::: Data under study

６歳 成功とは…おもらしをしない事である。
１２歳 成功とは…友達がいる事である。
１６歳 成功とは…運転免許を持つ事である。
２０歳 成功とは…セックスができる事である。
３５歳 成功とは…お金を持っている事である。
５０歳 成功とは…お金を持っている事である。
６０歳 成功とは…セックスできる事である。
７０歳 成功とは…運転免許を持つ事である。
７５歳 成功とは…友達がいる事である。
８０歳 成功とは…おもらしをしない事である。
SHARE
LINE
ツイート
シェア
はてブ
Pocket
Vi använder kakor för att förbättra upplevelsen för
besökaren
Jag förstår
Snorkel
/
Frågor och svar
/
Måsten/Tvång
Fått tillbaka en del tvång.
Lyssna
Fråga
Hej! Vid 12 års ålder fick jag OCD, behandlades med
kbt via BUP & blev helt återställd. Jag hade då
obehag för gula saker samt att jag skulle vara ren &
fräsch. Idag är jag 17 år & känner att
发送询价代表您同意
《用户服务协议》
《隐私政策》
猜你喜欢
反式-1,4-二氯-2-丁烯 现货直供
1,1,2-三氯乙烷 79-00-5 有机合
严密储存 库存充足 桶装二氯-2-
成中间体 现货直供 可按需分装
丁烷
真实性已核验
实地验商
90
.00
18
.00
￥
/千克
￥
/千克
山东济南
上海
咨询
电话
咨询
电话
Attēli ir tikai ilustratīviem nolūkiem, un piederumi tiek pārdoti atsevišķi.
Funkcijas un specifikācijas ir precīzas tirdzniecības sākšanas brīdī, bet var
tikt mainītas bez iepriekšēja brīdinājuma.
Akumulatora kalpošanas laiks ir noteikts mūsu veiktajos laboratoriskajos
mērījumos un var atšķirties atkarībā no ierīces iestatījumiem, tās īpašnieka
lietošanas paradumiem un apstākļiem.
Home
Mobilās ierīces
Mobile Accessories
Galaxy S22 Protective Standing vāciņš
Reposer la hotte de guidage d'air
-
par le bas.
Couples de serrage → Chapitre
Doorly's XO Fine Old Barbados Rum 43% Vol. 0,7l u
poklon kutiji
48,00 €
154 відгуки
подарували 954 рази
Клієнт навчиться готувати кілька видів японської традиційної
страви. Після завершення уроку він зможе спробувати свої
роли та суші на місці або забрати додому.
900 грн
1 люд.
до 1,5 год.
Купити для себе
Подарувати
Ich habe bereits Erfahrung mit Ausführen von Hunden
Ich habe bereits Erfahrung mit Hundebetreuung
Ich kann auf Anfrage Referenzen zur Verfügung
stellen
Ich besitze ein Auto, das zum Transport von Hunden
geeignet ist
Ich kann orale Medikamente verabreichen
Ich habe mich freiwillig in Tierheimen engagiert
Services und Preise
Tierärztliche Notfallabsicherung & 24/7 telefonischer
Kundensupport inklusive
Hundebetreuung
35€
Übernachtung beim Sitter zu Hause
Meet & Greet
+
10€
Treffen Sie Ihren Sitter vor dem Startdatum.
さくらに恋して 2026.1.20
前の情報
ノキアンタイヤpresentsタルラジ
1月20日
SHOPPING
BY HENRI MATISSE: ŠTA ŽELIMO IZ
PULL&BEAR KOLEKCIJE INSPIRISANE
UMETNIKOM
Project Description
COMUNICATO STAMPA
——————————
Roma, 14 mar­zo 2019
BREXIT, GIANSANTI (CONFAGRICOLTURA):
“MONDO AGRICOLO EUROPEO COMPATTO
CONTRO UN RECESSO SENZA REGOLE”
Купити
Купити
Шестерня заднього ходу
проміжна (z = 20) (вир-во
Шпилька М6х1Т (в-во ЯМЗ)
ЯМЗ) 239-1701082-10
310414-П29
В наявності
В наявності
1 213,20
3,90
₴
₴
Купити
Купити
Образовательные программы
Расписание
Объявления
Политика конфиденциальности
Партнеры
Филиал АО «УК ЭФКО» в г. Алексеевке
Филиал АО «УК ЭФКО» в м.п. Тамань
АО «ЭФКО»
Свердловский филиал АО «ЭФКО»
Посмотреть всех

::::::

#### Problem to work on
Only the lines from the one containing "Политика конфиденциальности" through the last line of the records above are to be reproduced, exactly and with both ends included.

#### Response
Политика конфиденциальности
Партнеры
Филиал АО «УК ЭФКО» в г. Алексеевке
Филиал АО «УК ЭФКО» в м.п. Тамань
АО «ЭФКО»
Свердловский филиал АО «ЭФКО»
Посмотреть всех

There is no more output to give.